One can view this "research" as "be nice to your employees" but I think it's more nefarious than that. Or at least "be nice" won't be the lesson Corporate America takes from it. Instead it'll be that employees need to be even more closely monitored so they're not slacking off.
I think about what I call "organizational churn". This is where every 6 months you'll get an email saying a VP in your direct chain whom you've likely never met now reports to a different SVP under some restructure or reorganization to "align goals" or for "efficiency".
What you realize after awhile is that organizational churn only exists so nobody is every accountable for their actions or output. They're never in the same place long enough to see the consequences of their action or inaction.

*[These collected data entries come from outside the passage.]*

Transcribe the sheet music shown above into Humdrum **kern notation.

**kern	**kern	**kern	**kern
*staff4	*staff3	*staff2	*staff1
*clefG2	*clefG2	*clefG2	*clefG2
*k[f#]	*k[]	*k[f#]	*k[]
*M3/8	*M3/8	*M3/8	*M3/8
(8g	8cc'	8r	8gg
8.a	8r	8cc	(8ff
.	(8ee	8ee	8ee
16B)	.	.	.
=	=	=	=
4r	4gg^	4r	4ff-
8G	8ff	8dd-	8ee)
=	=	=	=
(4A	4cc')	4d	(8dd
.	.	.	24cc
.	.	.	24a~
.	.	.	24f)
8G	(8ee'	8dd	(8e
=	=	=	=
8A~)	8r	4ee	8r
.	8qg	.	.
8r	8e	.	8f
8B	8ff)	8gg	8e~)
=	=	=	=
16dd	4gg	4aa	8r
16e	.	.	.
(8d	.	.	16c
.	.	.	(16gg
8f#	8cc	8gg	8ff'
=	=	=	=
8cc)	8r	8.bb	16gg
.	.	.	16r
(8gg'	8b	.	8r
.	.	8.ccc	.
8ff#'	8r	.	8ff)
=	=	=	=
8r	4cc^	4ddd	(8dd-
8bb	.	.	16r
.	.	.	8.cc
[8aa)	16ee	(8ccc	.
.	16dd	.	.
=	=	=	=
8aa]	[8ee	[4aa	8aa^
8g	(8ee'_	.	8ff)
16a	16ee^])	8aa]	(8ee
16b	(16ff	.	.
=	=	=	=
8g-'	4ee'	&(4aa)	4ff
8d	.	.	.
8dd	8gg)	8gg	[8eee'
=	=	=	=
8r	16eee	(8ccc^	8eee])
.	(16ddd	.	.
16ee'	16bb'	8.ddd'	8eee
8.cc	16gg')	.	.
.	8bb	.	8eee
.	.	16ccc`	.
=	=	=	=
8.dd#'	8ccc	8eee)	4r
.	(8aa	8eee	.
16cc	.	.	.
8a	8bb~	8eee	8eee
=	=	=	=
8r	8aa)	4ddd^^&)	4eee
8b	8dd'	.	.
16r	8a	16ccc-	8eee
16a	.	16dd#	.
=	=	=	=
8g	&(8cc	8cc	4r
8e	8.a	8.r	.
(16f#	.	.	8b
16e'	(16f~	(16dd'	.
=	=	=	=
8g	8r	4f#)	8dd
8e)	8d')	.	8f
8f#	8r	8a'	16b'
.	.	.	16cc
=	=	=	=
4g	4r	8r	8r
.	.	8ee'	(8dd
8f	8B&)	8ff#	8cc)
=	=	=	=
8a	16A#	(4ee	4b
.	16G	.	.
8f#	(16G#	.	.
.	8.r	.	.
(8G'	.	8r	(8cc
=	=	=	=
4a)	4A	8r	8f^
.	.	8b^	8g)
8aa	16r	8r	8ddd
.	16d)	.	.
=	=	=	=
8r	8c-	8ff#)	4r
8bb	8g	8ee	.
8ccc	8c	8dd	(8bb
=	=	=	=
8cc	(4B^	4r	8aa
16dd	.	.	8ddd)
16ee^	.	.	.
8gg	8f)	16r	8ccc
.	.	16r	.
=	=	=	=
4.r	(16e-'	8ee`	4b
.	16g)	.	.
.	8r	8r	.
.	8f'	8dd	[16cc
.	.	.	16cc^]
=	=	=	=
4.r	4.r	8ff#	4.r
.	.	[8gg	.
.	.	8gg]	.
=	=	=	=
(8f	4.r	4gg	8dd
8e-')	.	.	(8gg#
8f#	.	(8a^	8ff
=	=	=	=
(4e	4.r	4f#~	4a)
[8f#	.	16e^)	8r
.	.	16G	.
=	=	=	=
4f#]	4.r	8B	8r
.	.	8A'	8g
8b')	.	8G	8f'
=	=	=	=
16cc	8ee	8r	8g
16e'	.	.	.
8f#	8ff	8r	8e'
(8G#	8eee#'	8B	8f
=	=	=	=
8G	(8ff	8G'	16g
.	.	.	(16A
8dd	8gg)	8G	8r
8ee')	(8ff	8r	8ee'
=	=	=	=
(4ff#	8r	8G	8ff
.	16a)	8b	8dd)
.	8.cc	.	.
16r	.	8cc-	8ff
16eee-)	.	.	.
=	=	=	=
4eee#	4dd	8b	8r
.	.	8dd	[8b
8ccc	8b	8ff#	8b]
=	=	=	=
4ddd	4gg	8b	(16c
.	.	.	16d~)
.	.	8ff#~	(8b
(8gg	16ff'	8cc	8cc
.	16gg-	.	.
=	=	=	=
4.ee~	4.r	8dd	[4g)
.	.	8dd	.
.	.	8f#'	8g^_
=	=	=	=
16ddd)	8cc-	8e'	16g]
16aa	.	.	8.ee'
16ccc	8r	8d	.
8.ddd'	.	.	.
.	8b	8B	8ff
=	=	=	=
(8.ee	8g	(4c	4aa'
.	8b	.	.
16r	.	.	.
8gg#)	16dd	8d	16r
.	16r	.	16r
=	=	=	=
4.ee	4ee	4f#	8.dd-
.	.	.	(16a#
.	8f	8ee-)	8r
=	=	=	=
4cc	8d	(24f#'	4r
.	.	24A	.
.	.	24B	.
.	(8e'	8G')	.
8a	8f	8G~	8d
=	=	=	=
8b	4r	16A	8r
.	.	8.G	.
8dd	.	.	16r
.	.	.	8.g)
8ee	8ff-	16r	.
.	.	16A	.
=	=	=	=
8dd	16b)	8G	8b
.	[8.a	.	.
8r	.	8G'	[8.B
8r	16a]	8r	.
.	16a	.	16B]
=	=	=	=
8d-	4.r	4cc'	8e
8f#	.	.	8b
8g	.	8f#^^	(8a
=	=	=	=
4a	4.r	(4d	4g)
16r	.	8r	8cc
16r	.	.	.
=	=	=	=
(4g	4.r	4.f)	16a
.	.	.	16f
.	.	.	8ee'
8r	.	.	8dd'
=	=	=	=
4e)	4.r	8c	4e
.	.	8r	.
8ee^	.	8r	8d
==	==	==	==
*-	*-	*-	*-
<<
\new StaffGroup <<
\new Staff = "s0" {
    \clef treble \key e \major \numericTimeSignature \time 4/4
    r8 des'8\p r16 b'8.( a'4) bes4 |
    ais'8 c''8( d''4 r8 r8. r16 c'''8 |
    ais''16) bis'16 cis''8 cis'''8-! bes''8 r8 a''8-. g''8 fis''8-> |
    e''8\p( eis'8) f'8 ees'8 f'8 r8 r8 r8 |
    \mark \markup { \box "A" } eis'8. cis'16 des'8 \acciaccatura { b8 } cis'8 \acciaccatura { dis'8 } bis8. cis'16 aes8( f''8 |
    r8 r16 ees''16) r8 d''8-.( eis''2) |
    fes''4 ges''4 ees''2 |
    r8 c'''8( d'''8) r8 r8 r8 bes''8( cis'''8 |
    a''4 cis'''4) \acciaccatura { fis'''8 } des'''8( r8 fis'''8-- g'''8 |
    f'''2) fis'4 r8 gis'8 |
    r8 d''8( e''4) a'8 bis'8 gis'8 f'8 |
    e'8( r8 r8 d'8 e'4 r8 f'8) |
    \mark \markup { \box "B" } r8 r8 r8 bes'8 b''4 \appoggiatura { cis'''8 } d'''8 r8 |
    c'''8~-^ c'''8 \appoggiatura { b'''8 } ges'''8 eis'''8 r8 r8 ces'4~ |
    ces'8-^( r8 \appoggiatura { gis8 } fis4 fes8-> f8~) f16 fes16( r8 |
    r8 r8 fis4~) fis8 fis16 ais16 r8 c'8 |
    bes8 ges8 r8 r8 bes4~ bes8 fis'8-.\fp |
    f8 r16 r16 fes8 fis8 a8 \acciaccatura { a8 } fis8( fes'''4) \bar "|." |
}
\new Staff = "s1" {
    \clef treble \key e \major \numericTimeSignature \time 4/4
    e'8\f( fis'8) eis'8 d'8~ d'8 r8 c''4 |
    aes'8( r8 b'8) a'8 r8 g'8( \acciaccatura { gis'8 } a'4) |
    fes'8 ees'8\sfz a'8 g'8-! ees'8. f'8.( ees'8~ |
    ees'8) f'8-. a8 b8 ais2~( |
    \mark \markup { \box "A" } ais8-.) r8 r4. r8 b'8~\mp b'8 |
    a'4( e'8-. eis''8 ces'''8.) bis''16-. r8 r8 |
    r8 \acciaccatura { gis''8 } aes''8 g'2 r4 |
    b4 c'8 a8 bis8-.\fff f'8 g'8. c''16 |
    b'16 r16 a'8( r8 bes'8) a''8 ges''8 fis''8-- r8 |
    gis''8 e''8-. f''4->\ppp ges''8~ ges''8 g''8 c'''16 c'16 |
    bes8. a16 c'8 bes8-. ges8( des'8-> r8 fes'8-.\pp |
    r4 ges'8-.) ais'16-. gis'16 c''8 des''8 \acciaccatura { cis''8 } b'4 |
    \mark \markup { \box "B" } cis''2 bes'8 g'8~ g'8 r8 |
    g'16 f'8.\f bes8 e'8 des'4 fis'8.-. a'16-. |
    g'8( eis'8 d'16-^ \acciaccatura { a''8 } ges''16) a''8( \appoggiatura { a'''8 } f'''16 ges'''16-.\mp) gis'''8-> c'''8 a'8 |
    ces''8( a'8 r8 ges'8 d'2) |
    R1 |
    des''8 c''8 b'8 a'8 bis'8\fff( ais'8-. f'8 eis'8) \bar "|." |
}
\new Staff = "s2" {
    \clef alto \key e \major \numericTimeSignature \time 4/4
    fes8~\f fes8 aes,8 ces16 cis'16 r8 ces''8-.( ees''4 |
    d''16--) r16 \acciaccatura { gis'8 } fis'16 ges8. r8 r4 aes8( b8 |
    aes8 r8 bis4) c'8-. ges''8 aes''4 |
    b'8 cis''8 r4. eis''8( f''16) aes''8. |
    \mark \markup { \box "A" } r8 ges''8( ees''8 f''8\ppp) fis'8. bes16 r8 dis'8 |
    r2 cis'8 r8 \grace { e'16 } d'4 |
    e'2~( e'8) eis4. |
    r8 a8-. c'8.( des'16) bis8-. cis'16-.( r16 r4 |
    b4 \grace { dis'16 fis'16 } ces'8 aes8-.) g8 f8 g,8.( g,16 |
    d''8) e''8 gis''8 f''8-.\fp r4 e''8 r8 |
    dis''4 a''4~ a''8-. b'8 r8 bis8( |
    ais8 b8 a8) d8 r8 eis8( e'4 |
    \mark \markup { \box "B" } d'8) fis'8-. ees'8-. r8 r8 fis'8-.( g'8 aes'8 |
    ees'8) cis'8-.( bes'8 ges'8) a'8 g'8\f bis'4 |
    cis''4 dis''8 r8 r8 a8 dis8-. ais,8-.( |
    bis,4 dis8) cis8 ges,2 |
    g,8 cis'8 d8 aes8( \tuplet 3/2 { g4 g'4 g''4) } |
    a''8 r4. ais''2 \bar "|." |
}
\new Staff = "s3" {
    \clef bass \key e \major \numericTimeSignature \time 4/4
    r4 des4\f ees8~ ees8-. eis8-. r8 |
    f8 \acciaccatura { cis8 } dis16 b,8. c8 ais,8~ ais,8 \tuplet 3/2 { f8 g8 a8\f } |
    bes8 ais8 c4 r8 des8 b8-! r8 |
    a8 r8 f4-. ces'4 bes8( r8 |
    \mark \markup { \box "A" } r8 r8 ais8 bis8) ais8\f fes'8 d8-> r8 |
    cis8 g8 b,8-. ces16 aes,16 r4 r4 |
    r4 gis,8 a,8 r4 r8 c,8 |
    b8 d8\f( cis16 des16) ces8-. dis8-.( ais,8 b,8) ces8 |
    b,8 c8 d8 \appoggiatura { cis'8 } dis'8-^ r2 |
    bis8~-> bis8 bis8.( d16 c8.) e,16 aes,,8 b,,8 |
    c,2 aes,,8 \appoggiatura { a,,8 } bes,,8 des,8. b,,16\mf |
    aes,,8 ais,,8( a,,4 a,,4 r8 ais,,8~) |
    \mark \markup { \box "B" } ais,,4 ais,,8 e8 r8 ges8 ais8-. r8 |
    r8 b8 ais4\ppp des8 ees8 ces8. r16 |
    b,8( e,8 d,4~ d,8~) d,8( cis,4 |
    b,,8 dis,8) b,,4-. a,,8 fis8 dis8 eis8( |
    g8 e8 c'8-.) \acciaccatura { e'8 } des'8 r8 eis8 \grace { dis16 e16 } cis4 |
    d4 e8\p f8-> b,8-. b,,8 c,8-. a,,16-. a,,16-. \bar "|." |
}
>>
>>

But what I've thought about a lot recently in terms of organization is the Chinese Community Party. Millions of people work for the CCP. Yet it's output has been stunning. Some 40,000km of high speed train lines in 20 years for less than the US spends on the military in one year. Energy projects, metros, bridges, cities, housing, roads, ports, the list goes on.
How does the CCP avoid empire-building, institutional rot and general bureaucratic paralysis?
Oh they don't! In exactly the same way US didn't. Right now, a lot of factors have put enough tailwind into Chinese economy and the inertia is a bitch to retreat, as can be seen with US itself. These tailwinds are strong enough that they lift everybody up, even considering the corruption taking its share.
Celebrating birthdays and milestones are a possible side effect of this, but these celebrations can’t take place of the power of that belief.
If you consistently smile, you can force yourself to be happier, and if you force yourself to celebrate others, that’s still a good thing. But, your team will know if you don’t believe.
You’re better off being Gary Oldman in Slow Horses (only secretly believing in the mission and with a team that all care) than just being in it for the paycheck.
I’m not saying to quit if you can’t believe, but don’t expect top productivity.
Although, I do feel slighted when a manager acknowledges the absurdity of all the corporatisms we hear everyday then proceeds to preach them to everyone and waste time anyway. Like, please, I thought we just agreed this is all fluff.